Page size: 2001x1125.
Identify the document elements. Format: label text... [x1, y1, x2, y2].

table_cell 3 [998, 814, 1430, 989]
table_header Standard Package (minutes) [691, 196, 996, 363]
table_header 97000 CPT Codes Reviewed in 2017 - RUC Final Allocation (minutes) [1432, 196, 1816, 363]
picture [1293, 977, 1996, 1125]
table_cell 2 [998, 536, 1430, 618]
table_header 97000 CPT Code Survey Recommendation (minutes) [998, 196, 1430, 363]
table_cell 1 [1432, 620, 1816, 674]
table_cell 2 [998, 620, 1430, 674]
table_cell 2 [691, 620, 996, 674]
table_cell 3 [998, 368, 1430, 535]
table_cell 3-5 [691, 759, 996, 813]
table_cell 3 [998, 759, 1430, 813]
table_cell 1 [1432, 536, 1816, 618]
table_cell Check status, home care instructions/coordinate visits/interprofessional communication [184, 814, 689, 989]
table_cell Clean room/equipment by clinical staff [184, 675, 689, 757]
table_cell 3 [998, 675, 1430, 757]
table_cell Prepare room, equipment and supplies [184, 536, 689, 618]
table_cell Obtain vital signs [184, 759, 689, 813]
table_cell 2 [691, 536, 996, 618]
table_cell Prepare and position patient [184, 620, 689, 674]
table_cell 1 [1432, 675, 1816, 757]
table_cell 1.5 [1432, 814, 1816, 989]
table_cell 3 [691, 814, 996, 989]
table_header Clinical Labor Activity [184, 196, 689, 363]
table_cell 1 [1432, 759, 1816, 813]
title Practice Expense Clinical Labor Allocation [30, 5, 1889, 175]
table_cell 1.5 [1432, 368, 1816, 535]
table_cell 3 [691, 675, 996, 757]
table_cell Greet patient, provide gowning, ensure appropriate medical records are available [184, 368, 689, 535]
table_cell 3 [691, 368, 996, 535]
····················
» Problem details
The answer consists of every line above in which the word "Allocation" occurs.

» Reply to the task
table_header 97000 CPT Codes Reviewed in 2017 - RUC Final Allocation (minutes) [1432, 196, 1816, 363]
title Practice Expense Clinical Labor Allocation [30, 5, 1889, 175]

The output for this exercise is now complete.